Reason 2: A beachhead for the cloud. Every major cloud platform runs Linux. Developers who use WSL2 locally — learning shell, apt, systemd — build skills that transfer directly to cloud environments. When they're ready to move workloads up, the path of least resistance leads straight to Azure.

Reason 3: A prerequisite for the container era. Docker and Kubernetes require a real Linux kernel. Without WSL2, Docker Desktop on Windows needed a much heavier standalone VM. WSL2 made containers feel natural on Windows — and comfortable Docker users are one step closer to Azure.

WSL2 isn't a product. It's a layer of strategic infrastructure. A company that once called Linux "a cancer" spent years building what is arguably the most polished Linux environment on any platform. Once the business logic clicks, everything makes sense.

Quick Reference: Things That'll Bite You

wsl --unregister is a hard delete. The .vhdx file disappears instantly — no confirmation, no Recycle Bin, no recovery. Always run wsl --export [distro-name] [backup.tar] before using it.

The .vhdx silently bloats. Disk space freed inside Linux doesn't return to Windows automatically. On long-running WSL machines, run diskpart compact vdisk periodically — otherwise one day you'll suddenly find the C drive full.

Where files live affects performance.

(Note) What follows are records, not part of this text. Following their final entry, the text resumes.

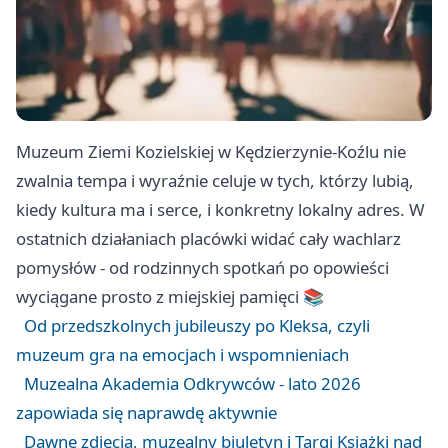
Muzeum Ziemi Kozielskiej w Kędzierzynie-Koźlu nie
zwalnia tempa i wyraźnie celuje w tych, którzy lubią,
kiedy kultura ma i serce, i konkretny lokalny adres. W
ostatnich działaniach placówki widać cały wachlarz
pomysłów - od rodzinnych spotkań po opowieści
wyciągane prosto z miejskiej pamięci 📚
Od przedszkolnych jubileuszy po Kleksa, czyli
muzeum gra na emocjach i wspomnieniach
Muzealna Akademia Odkrywców - lato 2026
zapowiada się naprawdę aktywnie
Dawne zdjęcia, muzealny biuletyn i Targi Książki nad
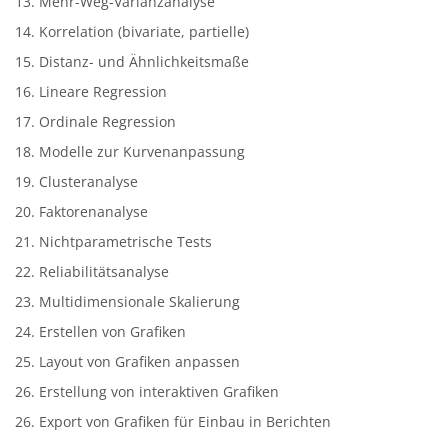
13. Mehr-Weg-Varianzanalyse
14. Korrelation (bivariate, partielle)
15. Distanz- und Ähnlichkeitsmaße
16. Lineare Regression
17. Ordinale Regression
18. Modelle zur Kurvenanpassung
19. Clusteranalyse
20. Faktorenanalyse
21. Nichtparametrische Tests
22. Reliabilitätsanalyse
23. Multidimensionale Skalierung
24. Erstellen von Grafiken
25. Layout von Grafiken anpassen
26. Erstellung von interaktiven Grafiken
26. Export von Grafiken für Einbau in Berichten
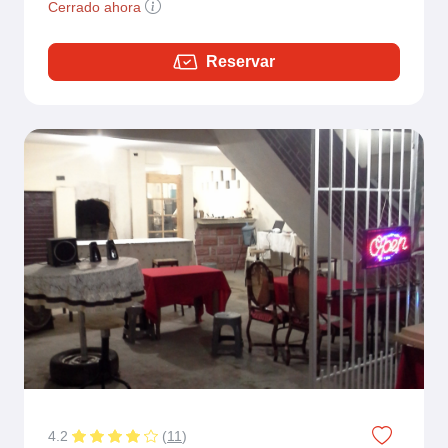
Cerrado ahora
Reservar
4.2
(
11
)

Files that need frequent access inside WSL2 should live in the Linux file system (~/), not /mnt/c/. Making this clear resolves most "why is WSL2 so slow" complaints.

Kernel errors: update before reinstalling. WSL2's Linux kernel is maintained by Microsoft separately from your distro. For mysterious crashes, run wsl --update first — reinstalling the distro almost certainly won't fix a kernel-level issue.

Installing WSL2 is the first step. Understanding how it actually behaves is what makes you comfortable using it.